Here in the land-down-under, analog TV transmissions ceased over a year ago. Now all terrestrial broadcasting is digital. Unfortunately I am only familiar with PAL SD (standard definition) standards, but not with NTSC, SECAM or HD.
There is still a huge number of gadgets and devices that use analog TV signals (most camcorders can output analog, security system cameras, and of course all the legacy stuff). I am pretty keen on an app that uses the DSO203 to display various things about analog TV waveforms.
I can think of a few…
1 - Display a whole frame : at frame rate (20mS [PAL 50Hz] across the display). Trigger on Vsync.
2 - Display single field : at field rate (10mS [PAL] across the display). Trigger on every second Vsync.
3 - Display a whole frame : at line rate (64uS [PAL] across the display). Trigger on Hsync.
4 - Display selected line : line rate (64uS [PAL] across the display).
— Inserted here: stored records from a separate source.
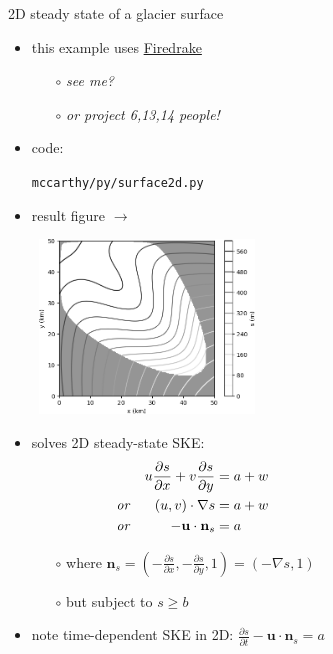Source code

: \documentclass[10pt,dvipsnames]{beamer}
\newcommand{\bn}{\mathbf{n}}
\newcommand{\bu}{\mathbf{u}}
\newcommand{\grad}{\nabla}
\begin{document}
\begin{frame}{2D steady state of a glacier surface}

\begin{itemize}
\item this example uses \href{https://www.firedrakeproject.org/}{Firedrake}
{\footnotesize
    \begin{itemize}
    \item[$\circ$] \emph{see me?}
    \item[$\circ$] \emph{or project 6,13,14 people!}
    \end{itemize}
}
\item code:

\texttt{mccarthy/py/surface2d.py}

\item result figure $\rightarrow$

\vspace{-25mm}
\mbox{\hspace{60mm} \includegraphics[width=0.45\textwidth]{surface2d}}

\vspace{-12mm}
\item solves 2D steady-state SKE:
\begin{align*}
&& u \frac{\partial s}{\partial x} + v \frac{\partial s}{\partial y} &= a + w \hspace{40mm}\\
\text{\emph{or}} && (u,v) \cdot \grad s &= a + w \\
\text{\emph{or}} && -\bu \cdot \bn_s &= a
\end{align*}

{\footnotesize
    \begin{itemize}
    \item[$\circ$] where $\bn_s = (-\frac{\partial s}{\partial x},-\frac{\partial s}{\partial y},1) = (-\grad s,1)$
    \item[$\circ$] \alert{but subject to $s \ge b$}
    \end{itemize}
}

\medskip
\item note time-dependent SKE in 2D: \quad $\displaystyle \frac{\partial s}{\partial t} - \bu \cdot \bn_s = a$
\end{itemize}
\end{frame}
\end{document}
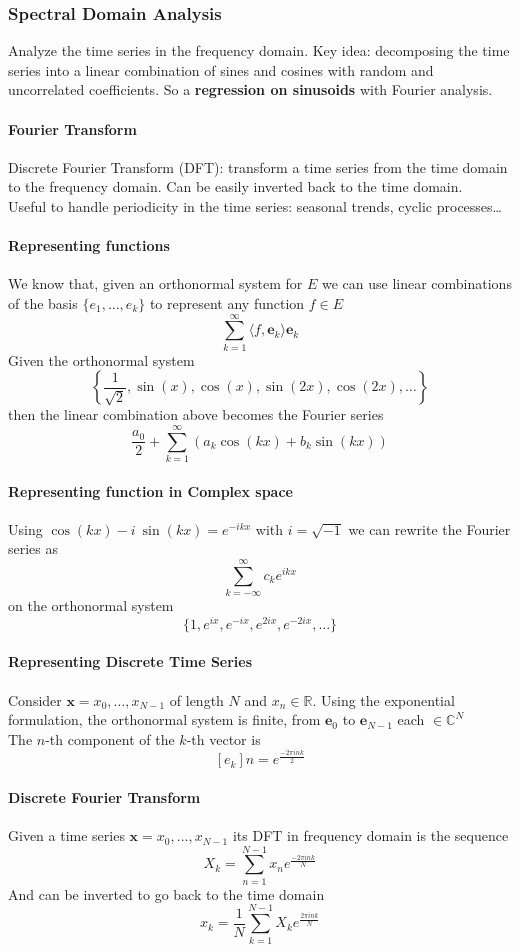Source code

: \documentclass[10pt]{report}
\begin{document}
\subsubsection{Spectral Domain Analysis}
Analyze the time series in the frequency domain. Key idea: decomposing the time series into a linear combination of sines and cosines with random and uncorrelated coefficients. So a \textbf{regression on sinusoids} with Fourier analysis.
\paragraph{Fourier Transform} Discrete Fourier Transform (DFT): transform a time series from the time domain to the frequency domain. Can be easily inverted back to the time domain.\\
Useful to handle periodicity in the time series: seasonal trends, cyclic processes\ldots
\paragraph{Representing functions} We know that, given an orthonormal system for $E$ we can use linear combinations of the basis $\{e_1,\ldots,e_k\}$ to represent any function $f\in E$ $$\sum_{k=1}^\infty \langle f,\mathbf{e}_k\rangle \mathbf{e}_k$$
Given the orthonormal system $$\left\{\frac{1}{\sqrt{2}}, \sin(x),\cos(x),\sin(2x),\cos(2x),\ldots\right\}$$
then the linear combination above becomes the Fourier series 
$$\frac{a_0}{2}+\sum_{k=1}^\infty\left(a_k\cos(kx)+b_k\sin(kx)\right)$$
\paragraph{Representing function in Complex space} Using $\cos(kx)-i\:\sin(kx) = e^{-ikx}$ with $i=\sqrt{-1}$ we can rewrite the Fourier series as $$\sum_{k=-\infty}^\infty c_k e^{ikx}$$
on the orthonormal system $$\{1,e^{ix},e^{-ix},e^{2ix},e^{-2ix},\ldots\}$$
\paragraph{Representing Discrete Time Series} Consider $\mathbf{x}=x_0,\ldots,x_{N-1}$ of length $N$ and $x_n\in \mathbb{R}$. Using the exponential formulation, the orthonormal system is finite, from $\mathbf{e}_0$ to $\mathbf{e}_{N-1}$ each $\in \mathbb{C}^N$\\
The $n$-th component of the $k$-th vector is $$[e_k]n=e^{\frac{-2\pi ink}{2}}$$
\paragraph{Discrete Fourier Transform} Given a time series $\mathbf{x} = x_0,\ldots,x_{N-1}$ its DFT in frequency domain is the sequence $$X_k = \sum_{n=1}^{N-1}x_ne^{\frac{-2\pi ink}{N}}$$
And can be inverted to go back to the time domain $$x_k = \frac{1}{N}\sum_{k=1}^{N-1}X_ke^{\frac{2\pi ink}{N}}$$
\end{document}
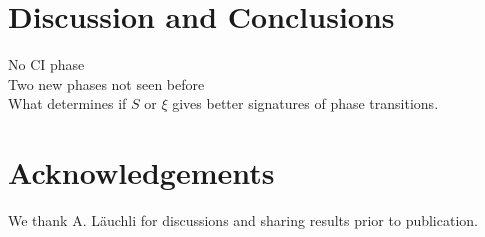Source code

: \documentclass[aps,prx,10pt,twocolumn,floatfix,superscriptaddress,showpacs,numerical,footinbib]{revtex4-1}
\begin{document}
% 




%
\section{Discussion and Conclusions}
%



No CI phase\\
%
Two new phases not seen before\\
%
What determines if $S$ or $\xi$ gives better signatures of phase transitions. 

\section{Acknowledgements}

We thank A. Läuchli for discussions and sharing results prior to publication.


\end{document}
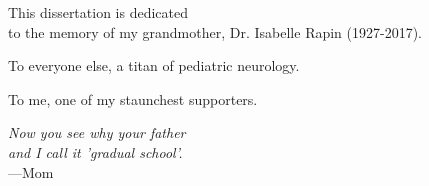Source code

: %
\begin{frontmatter}

%
%
\makefrontmatter

%
%
%
%
%
%
\begin{dedication}
  This dissertation is dedicated\\
  to the memory of my grandmother, Dr. Isabelle Rapin (1927-2017).

  To everyone else, a titan of pediatric neurology.

  To me, one of my staunchest supporters.
\end{dedication}


%
%



%
%
\begin{epigraph} %
  \emph{Now you see why your father\\
        and I call it 'gradual school'.}\\
  ---Mom
\end{epigraph}

%



\end{frontmatter}
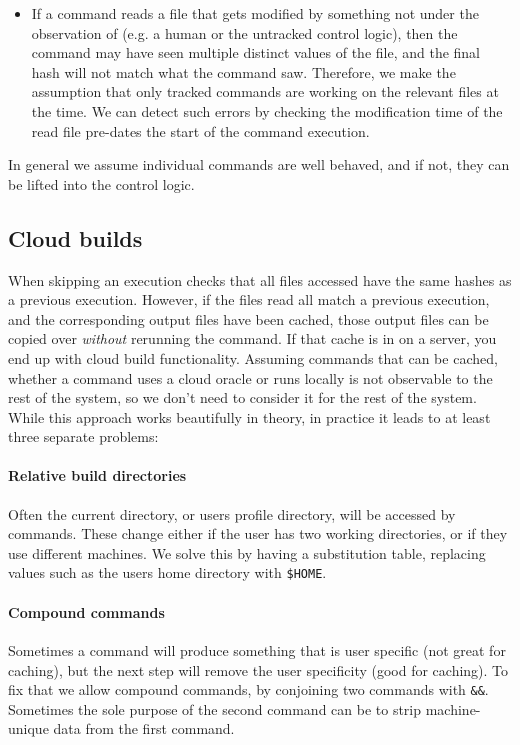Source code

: \begin{itemize}
\item If a command reads a file that gets modified by something not under the observation of \Rattle (e.g. a human or the untracked control logic), then the command may have seen multiple distinct values of the file, and the final hash will not match what the command saw. Therefore, we make the assumption that only \Rattle tracked commands are working on the relevant files at the time. We can detect such errors by checking the modification time of the read file pre-dates the start of the command execution.
\end{itemize}

In general we assume individual commands are well behaved, and if not, they can be lifted into the control logic.

\subsection{Cloud builds}
\label{sec:cloud_builds}

When skipping an execution \Rattle checks that all files accessed have the same hashes as a previous execution. However, if the files read all match a previous execution, and the corresponding output files have been cached, those output files can be copied over \emph{without} rerunning the command. If that cache is in on a server, you end up with cloud build functionality. Assuming commands that can be cached, whether a command uses a cloud oracle or runs locally is not observable to the rest of the system, so we don't need to consider it for the rest of the system. While this approach works beautifully in theory, in practice it leads to at least three separate problems:

\paragraph{Relative build directories} Often the current directory, or users profile directory, will be accessed by commands. These change either if the user has two working directories, or if they use different machines. We solve this by having a substitution table, replacing values such as the users home directory with \texttt{\$HOME}.

\paragraph{Compound commands} Sometimes a command will produce something that is user specific (not great for caching), but the next step will remove the user specificity (good for caching). To fix that we allow compound commands, by conjoining two commands with \texttt{\&\&}. Sometimes the sole purpose of the second command can be to strip machine-unique data from the first command.

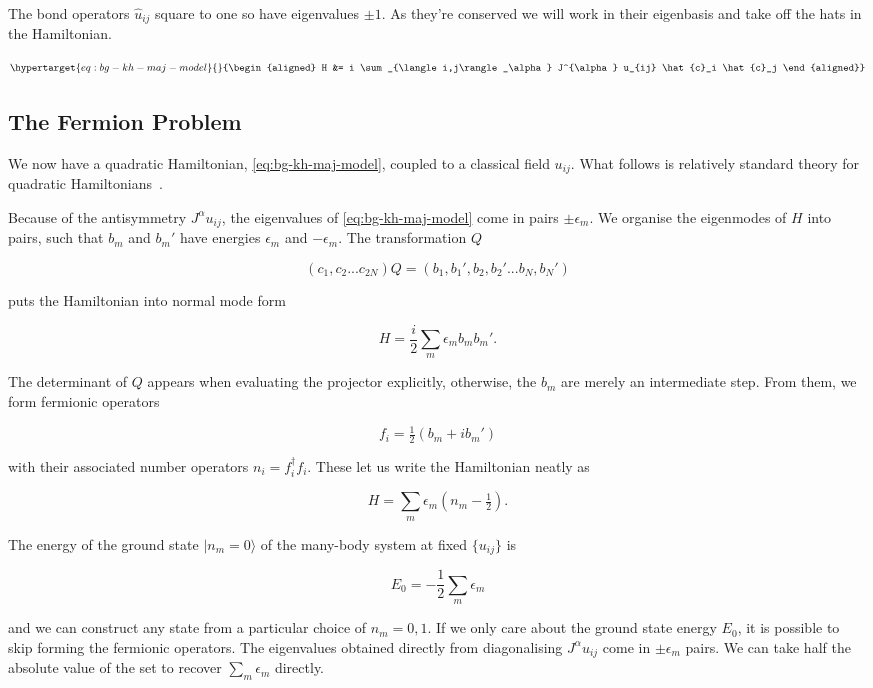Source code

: The bond operators \(\hat{u}_{ij}\) square to one so have eigenvalues \(\pm1\). As they're conserved we will work in their eigenbasis and take off the hats in the Hamiltonian.

\begin{equation}\protect\hypertarget{eq:bg-kh-maj-model}{}{\begin{aligned}
H &=  i \sum_{\langle i,j\rangle_\alpha} J^{\alpha} u_{ij} \hat{c}_i \hat{c}_j
\end{aligned}}\label{eq:bg-kh-maj-model}\end{equation}

\hypertarget{the-fermion-problem}{%
\subsection{The Fermion Problem}\label{the-fermion-problem}}

We now have a quadratic Hamiltonian, \cref{eq:bg-kh-maj-model}, coupled to a classical field \(u_{ij}\). What follows is relatively standard theory for quadratic Hamiltonians~\autocite{BlaizotRipka1986}.

Because of the antisymmetry \(J^{\alpha} u_{ij}\), the eigenvalues of \cref{eq:bg-kh-maj-model} come in pairs \(\pm \epsilon_m\). We organise the eigenmodes of \(H\) into pairs, such that \(b_m\) and \(b_m'\) have energies \(\epsilon_m\) and \(-\epsilon_m\). The transformation \(Q\)

\[(c_1, c_2... c_{2N}) Q = (b_1, b_1', b_2, b_2' ... b_{N}, b_{N}')\]

puts the Hamiltonian into normal mode form

\[H = \frac{i}{2} \sum_m \epsilon_m b_m b_m'.\]

The determinant of \(Q\) appears when evaluating the projector explicitly, otherwise, the \(b_m\) are merely an intermediate step. From them, we form fermionic operators

\[ f_i = \tfrac{1}{2} (b_m + ib_m')\]

with their associated number operators \(n_i = f^\dagger_i f_i\). These let us write the Hamiltonian neatly as

\[ H = \sum_m \epsilon_m (n_m - \tfrac{1}{2}).\]

The energy of the ground state \(|n_m = 0\rangle\) of the many-body system at fixed \(\{u_{ij}\}\) is

\[E_{0} = -\frac{1}{2}\sum_m \epsilon_m \]

and we can construct any state from a particular choice of \(n_m = 0,1\). If we only care about the ground state energy \(E_{0}\), it is possible to skip forming the fermionic operators. The eigenvalues obtained directly from diagonalising \(J^{\alpha} u_{ij}\) come in \(\pm \epsilon_m\) pairs. We can take half the absolute value of the set to recover \(\sum_m \epsilon_m\) directly.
Count the line number after Vsync and trigger on that Hsync.
5 - Vectorscope type display of colour phase.
6 - Actual image.
Number (3) is what started this thread, on which I have a few oservations and comments…
The maximum display size is 240x320, and that is further cut down by the useable area which varies depending on the firmware (menus, etc).
The original posted image seemed to only have 4 shades: bright, medium, dim and off. Two bits. People are talking about 4 bits (16 shades) being ‘essential’. Why?
At full (DSO) screen resolution (without any menus) two bits only equates to about 19KB.
Custom display drivers would have to be used to expand the 2 bits back to the full range, but this should be doable.
Number (1) and (4) should be possible immediately if only a “TV Vert sync” was available.
Number (2) might need a delay (or field selector) to only display one field.
Number (5) : The bandwidth of the DSO203 is somewhat limited, but the sample rate should be high enough to detect the phase of the colour carrier. This however would probably require FPGA processing to get it fast enough.
Number (6) : For a monochrome image, this would be straight forward. Colour would be somewhat harder and would rely on (5) working properly (at least the sub-structure would need to be correctly decoding colour).
Cheers,
Owen.